# Tasks
A) Rewrite the Fremont airport article from "Because the terminal" to "is $2.2 million.", putting "planned" in place of "proposed".
B) Extend the news article on Fremont's airport terminal and parking apron with the paragraphs that would follow its final sentence.

-- Supplied text start --

Fremont’s Airport Advisory Committee learned about continued plans for a new terminal and parking apron.
During a Friday meeting, Dave Goedeken, director of public works for the City of Fremont, said he’s working with Davis Design for the terminal building’s design.
“I would like to get the design work done in the 2019-2020 budget year,” he said.
Because the terminal project will be entirely city-funded, it’s part of the city’s budget.
The proposed budget for construction of a new airport terminal is $2.2 million.
Next Tuesday, the city council will have its final budget hearings.
Goedeken said if the council approves the terminal project, the architect is confident there will be time to complete the design and construct the building in the spring in conjunction with the parking apron.
At its last meeting, the city council recommended awarding the parking apron project to M.E. Collins for $2.2 million, Goedeken told the Tribune. Now, the project will go to the Federal Aviation Administration and Nebraska Department of Aeronautics for consent.
Goedeken said the total project cost for the parking apron is $2.45 million. That includes engineering and testing costs.
An FAA grant will pay for 90 percent of the project, including the engineering work done so far. The city’s share will be about $245,000, he told the Tribune.
Goedeken said Burns McDonnell had a supplemental agreement for its engineering services, also approved at the last city council meeting, and by the FAA and the State.

-- Supplied text end --
-- Material shown start --

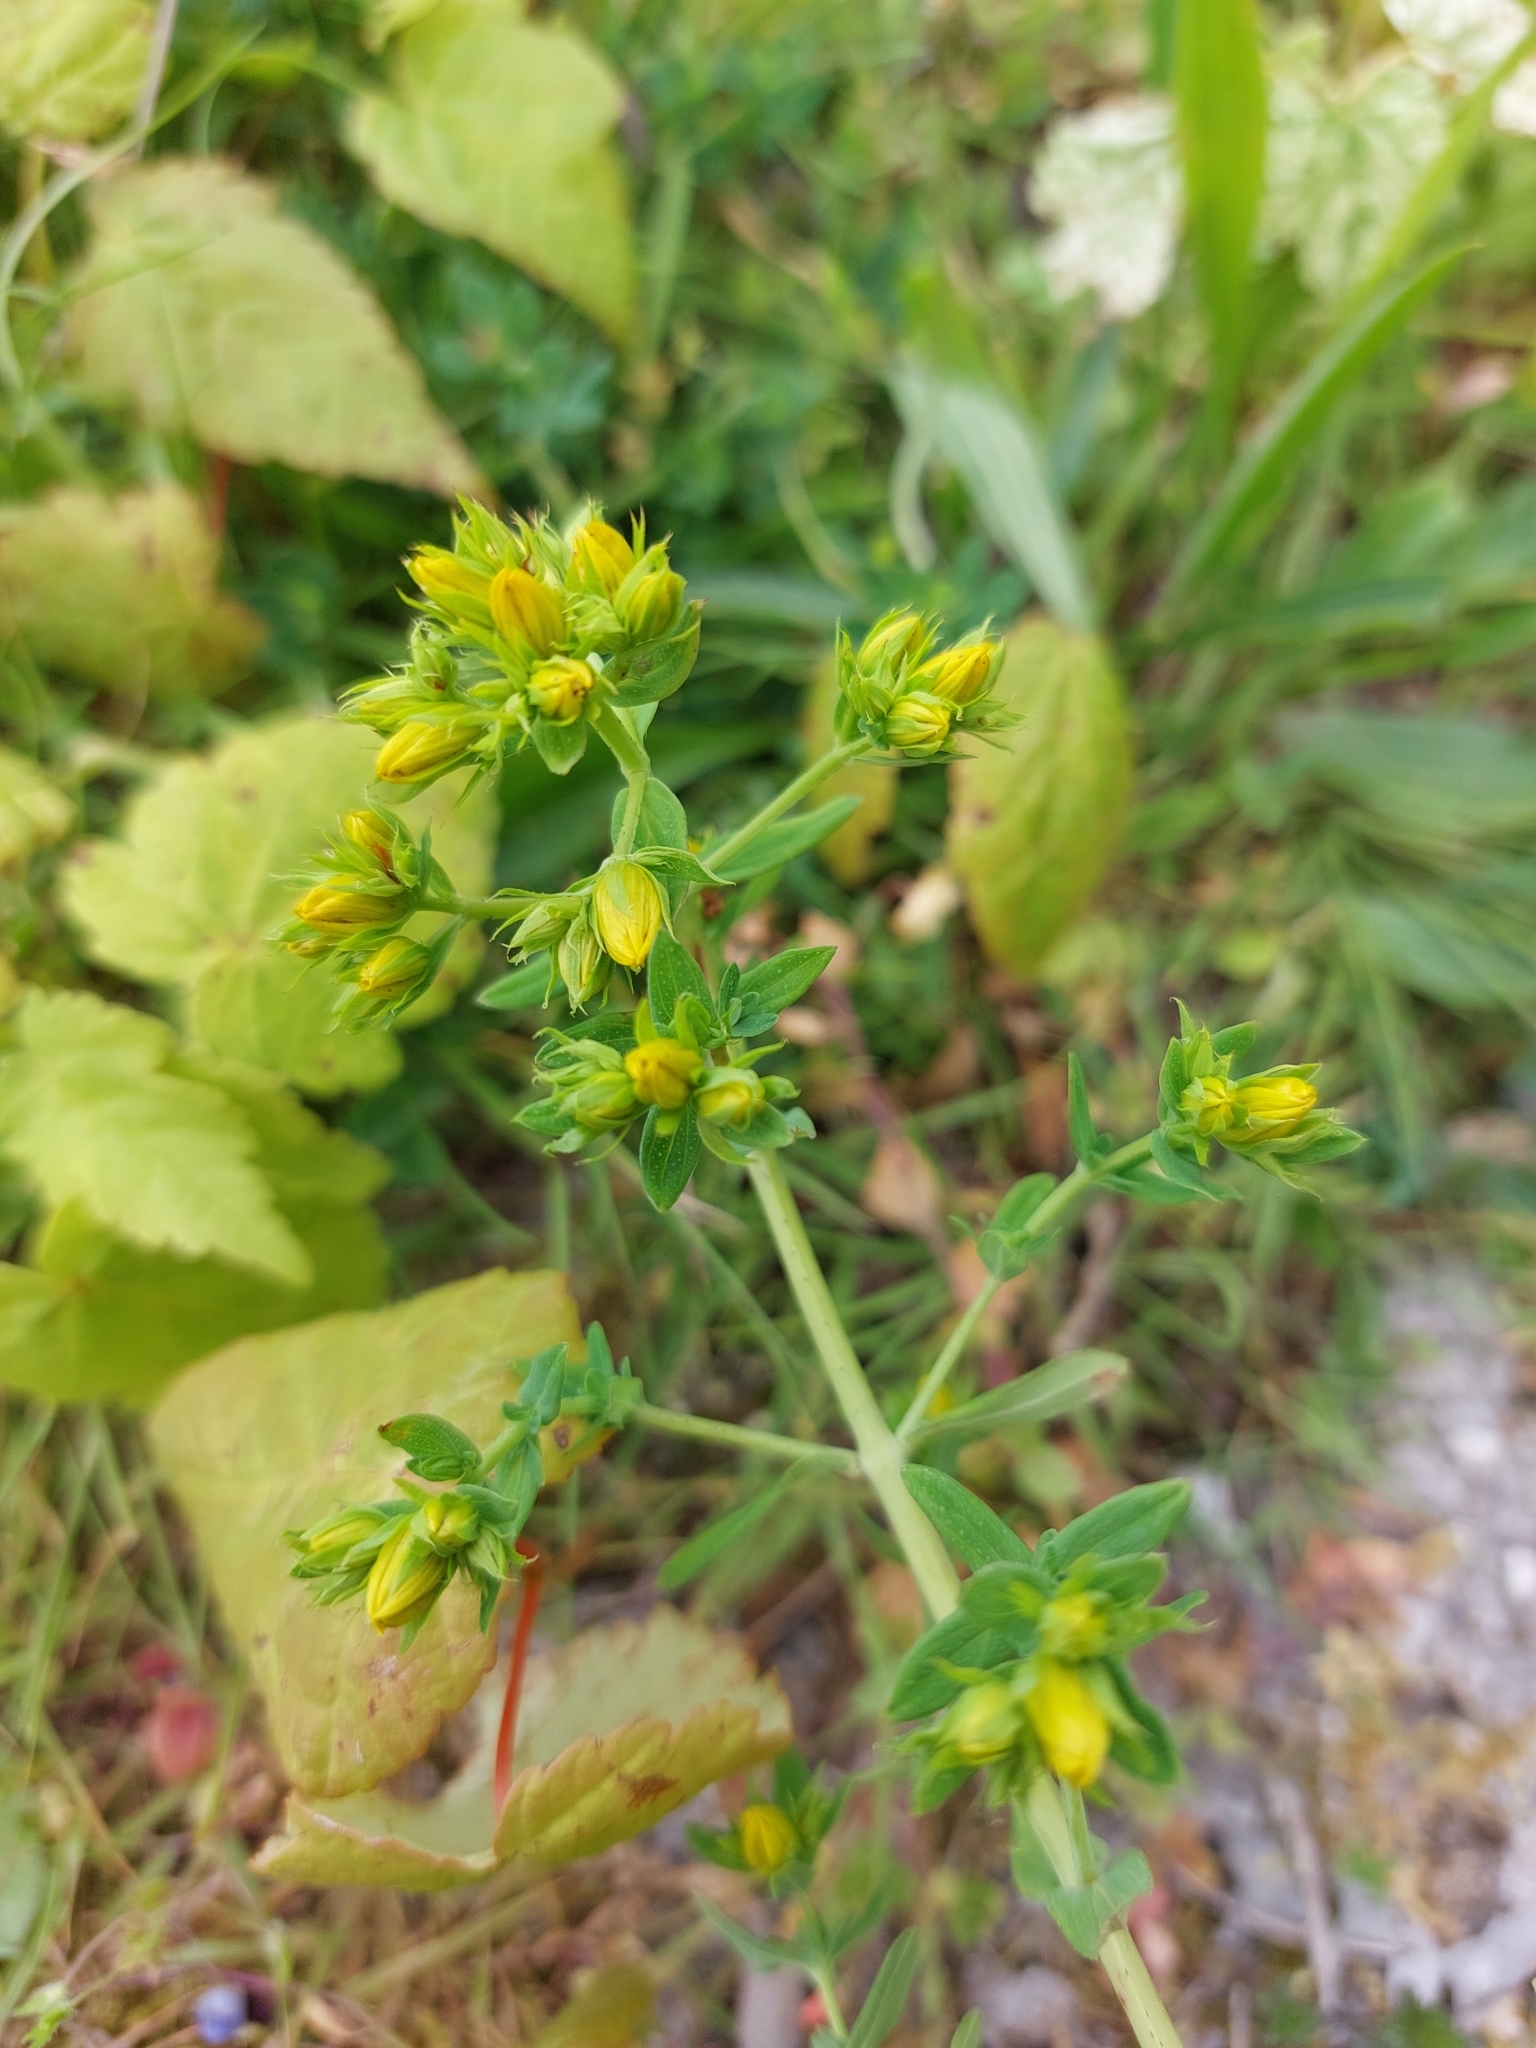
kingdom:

-- Material shown end --
-- Material shown start --

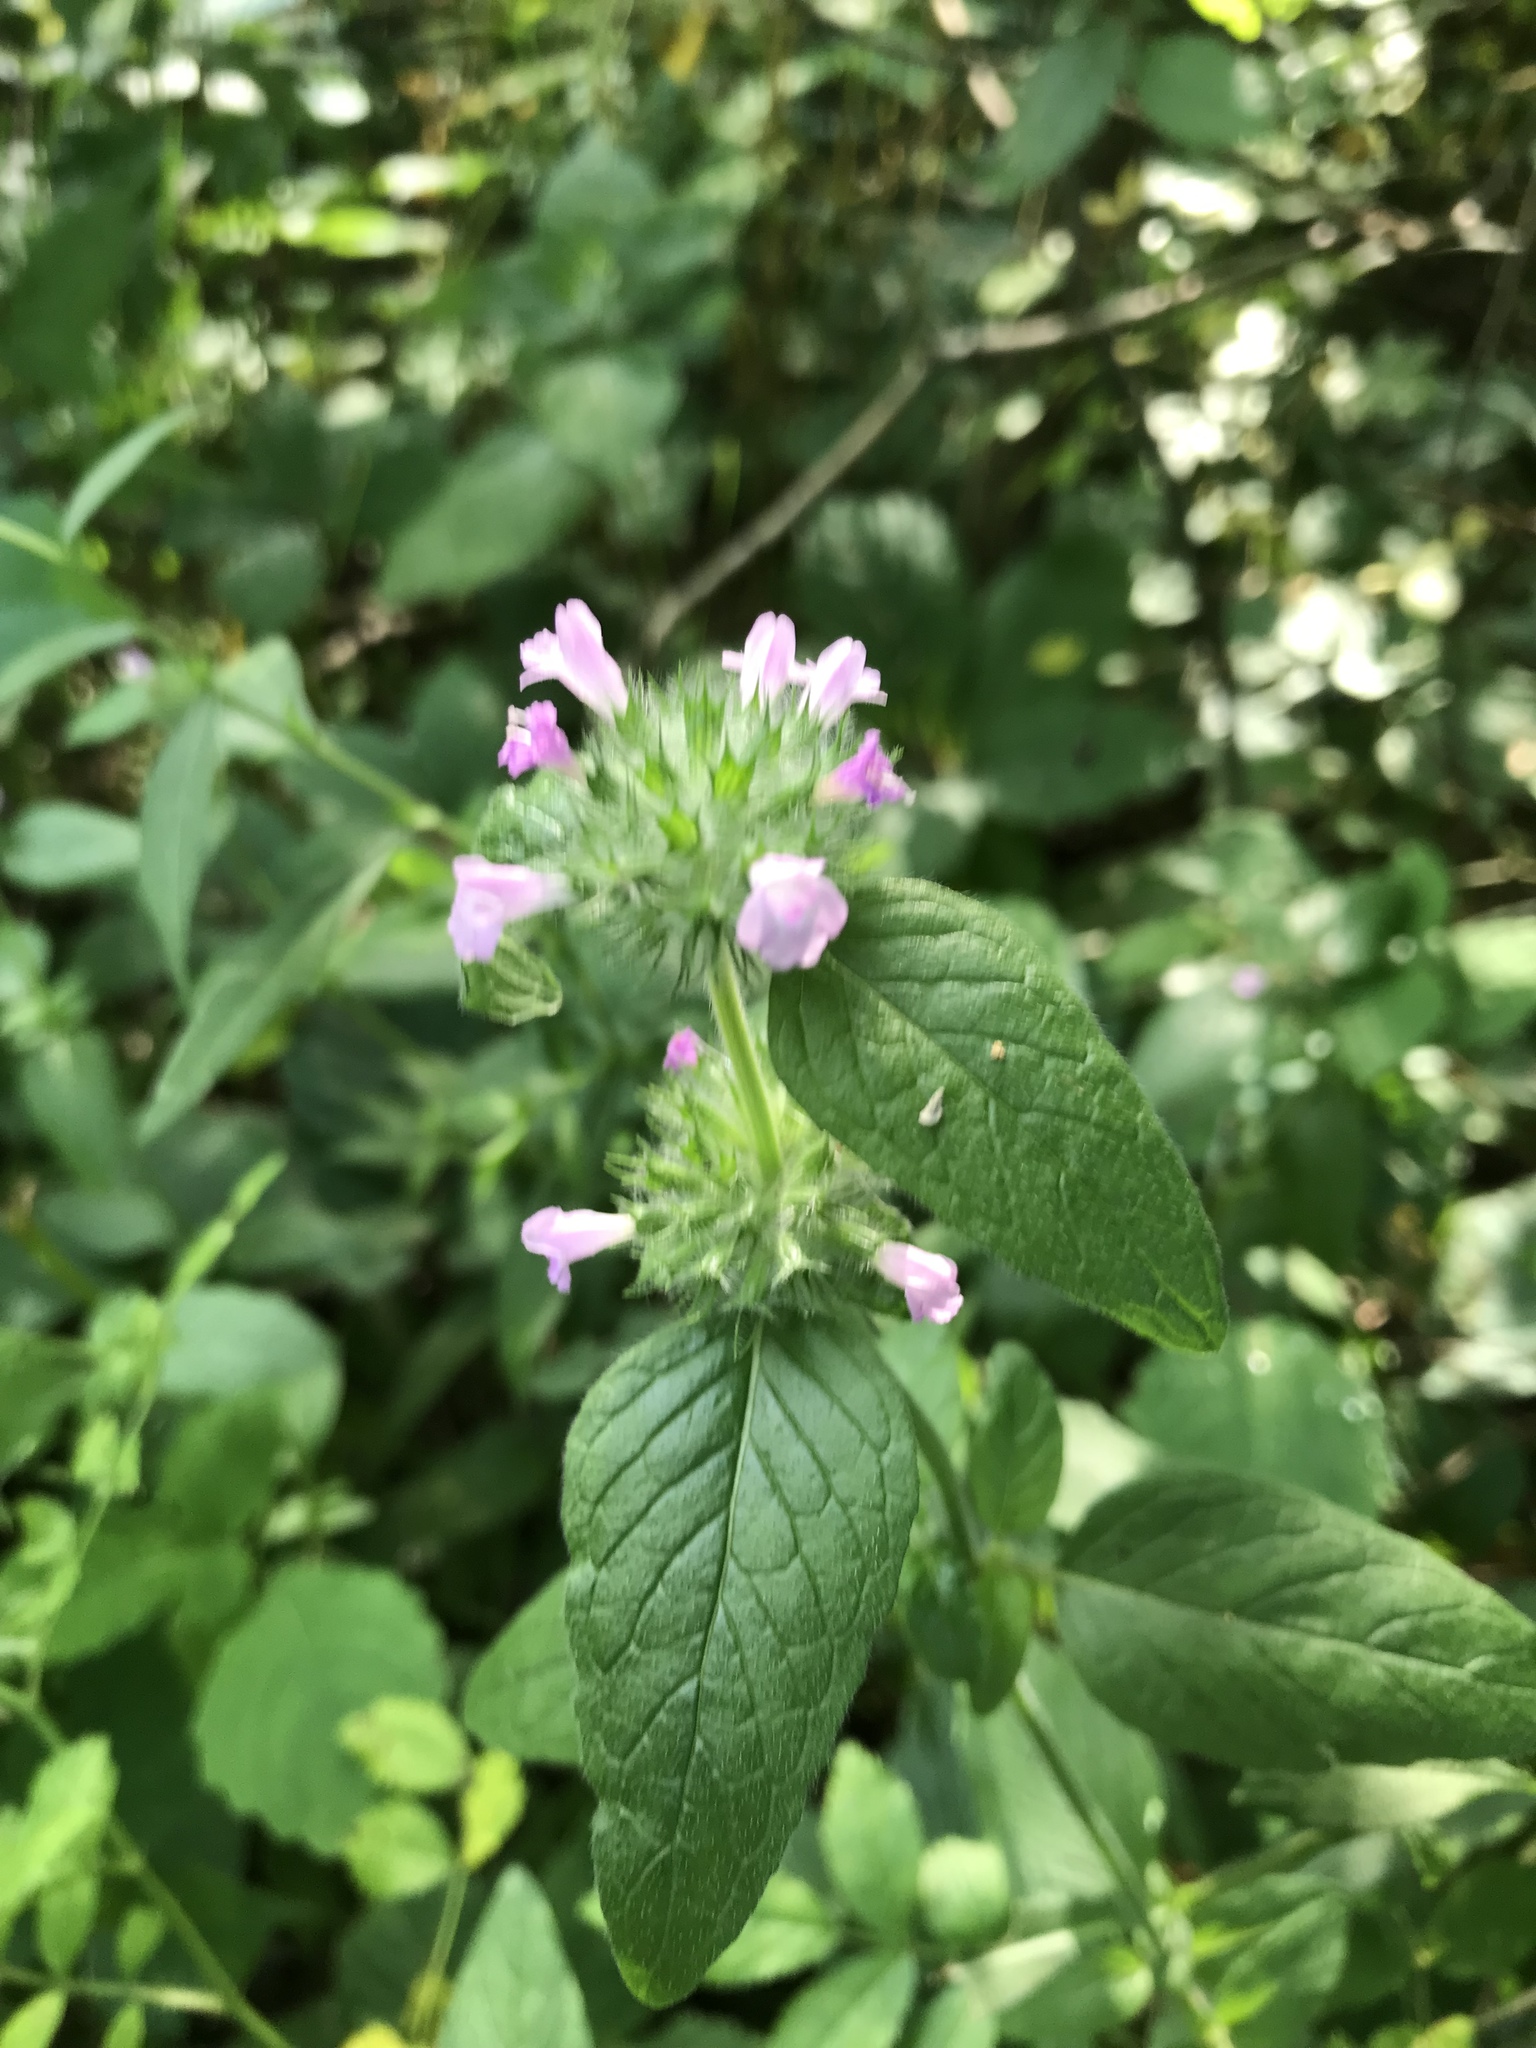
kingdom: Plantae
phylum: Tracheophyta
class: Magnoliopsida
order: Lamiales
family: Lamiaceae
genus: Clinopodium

-- Material shown end --
-- Material shown start --

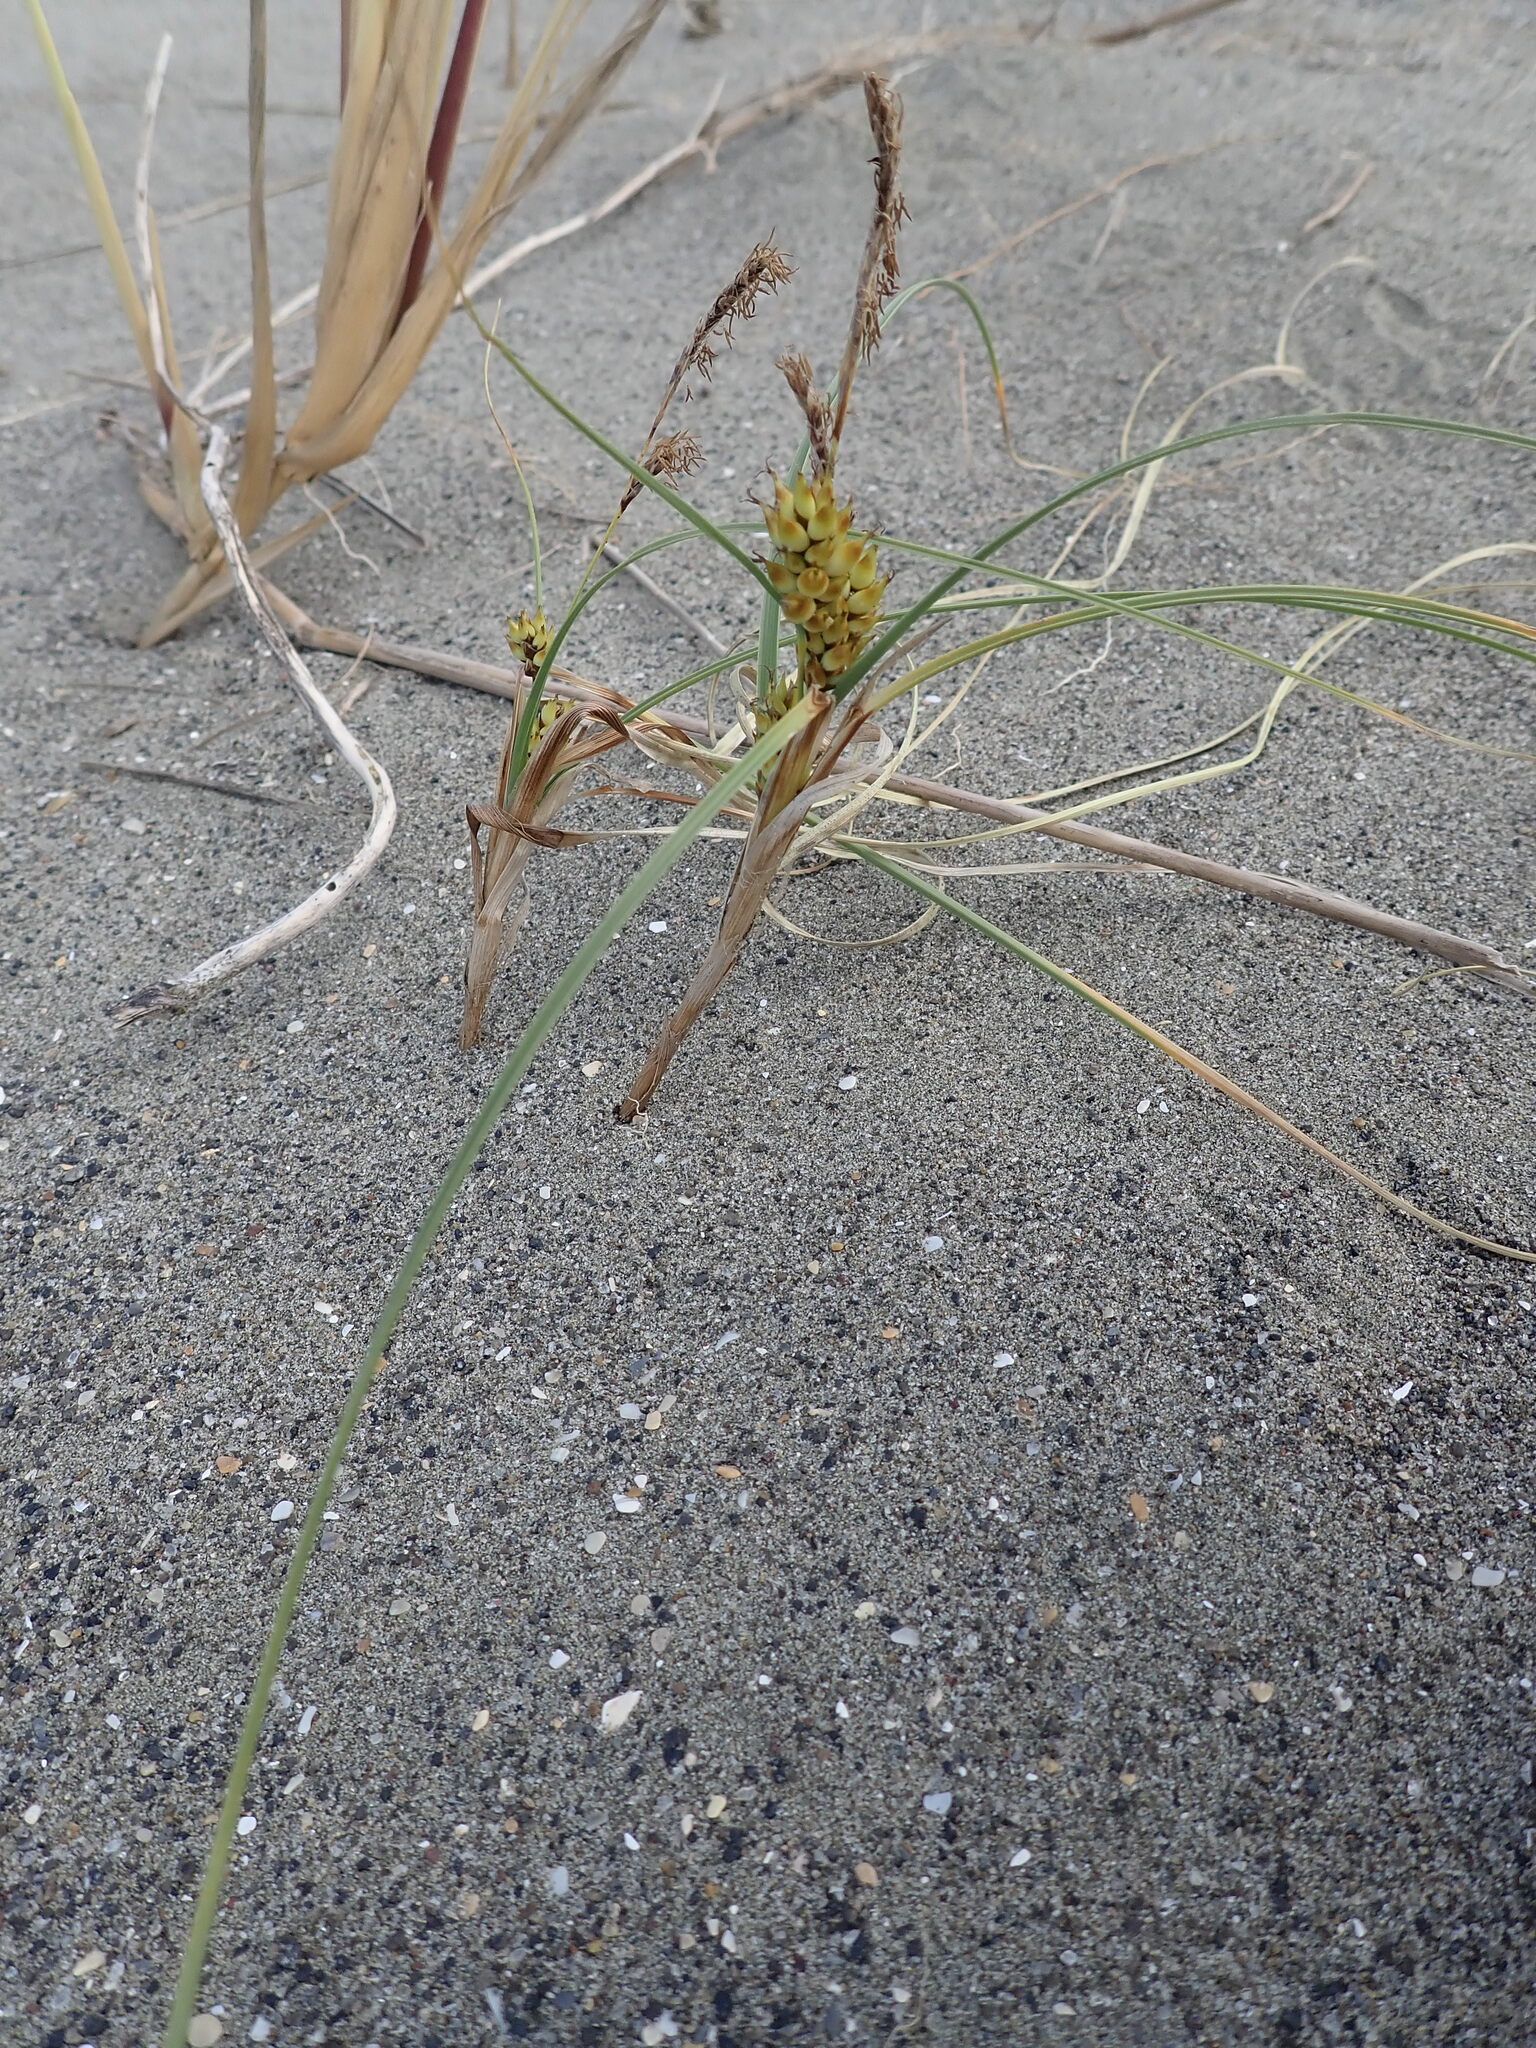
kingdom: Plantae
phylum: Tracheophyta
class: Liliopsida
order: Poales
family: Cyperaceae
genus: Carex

-- Material shown end --

# Responses per task
A)
Because the terminal project will be entirely city-funded, it’s part of the city’s budget.
The planned budget for construction of a new airport terminal is $2.2 million.

B)
Burns & McDonnell, which is in Kansas City, Mo., specializes in aviation facility planning, design and construction.
Goedeken said there was an increase in the firm’s services from an estimated $431,000 to $577,000 because the scope of the construction project has enlarged.
Initially, the parking apron was going to be connected to the main runway/taxiway with an alternate bid for connection to a second taxiway.
“The bids came in well,” Goedeken said.
So both connections will be built, increasing the project’s scope and meaning that Burns McDonald will have more time on the job.
“They’re only billing us for the days that they’re here so it could be lower than what their initial estimate is for their services,” Goedeken said.
A question came up regarding the proposed $2.2 million airport terminal project.
Committee member Eric Johnson asked if a maintenance hangar could be included in the terminal project.
Bill Dugan, committee member, also asked if money was left over from the terminal project if even a shell of hangar could be built that would be added onto in future years as funds became available.
“At least you’d start with something and you’d have storage, if nothing else,” Dugan said.
Committee Chairman Robert Steenblock considered Dugan’s comments.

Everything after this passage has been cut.